When Ross and a few of his friends heard about an elderly man who was selling up his entire woodworking workshop (including all the tools and machines he had collected over the years), they decided to club together and buy them from him. Everything went into storage for an entire year before they found a mini-factory premises and began hiring out the machines to friends who wanted to use them for small jobs. “It never crossed my mind that I would ever end up doing this full-time,” says Ross, who started working in construction when he returned to South Africa. “I mean, we all dream of living on a smallholding, growing our own veggies and having a workshop in the back … but that always seemed like a pipe dream.” Despite not being ‘entrepreneurial’ by nature, Ross decided (with the support of his family) to take over the workshop and starting making wooden furniture full time in 2018.

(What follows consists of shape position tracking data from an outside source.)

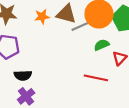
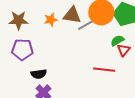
green semicircle: (102, 45) -> (117, 41), moved

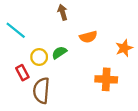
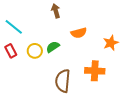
red rectangle: (22, 73) -> (11, 51), moved
brown semicircle: (41, 91) -> (63, 81), moved

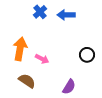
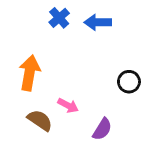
pink arrow: (42, 59) -> (68, 105), moved

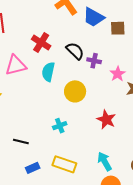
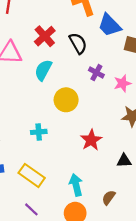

“My business model was literally non-existent. I just thought I’d make some small and medium furniture pieces for people,” he laughs. “I spent a couple of years figuring it out and it really was (and still is) an organic learning process.” With his workshop now situated near Breadologie (in Sheffield Beach), Ross creates sophisticated, rustic pieces that show off the natural beauty of the wood he works with. “I’ve always been fascinated with trees and I love wood as a medium. I try not to change it too much, and the more natural I can keep it to show off the beauty of the wood, the better.” Wherever possible, Ross uses reclaimed wood or alien species to make his custom commissioned pieces, including side tables, tables, benches, planters and lamps. He also works with kitchens and built-in cupboards.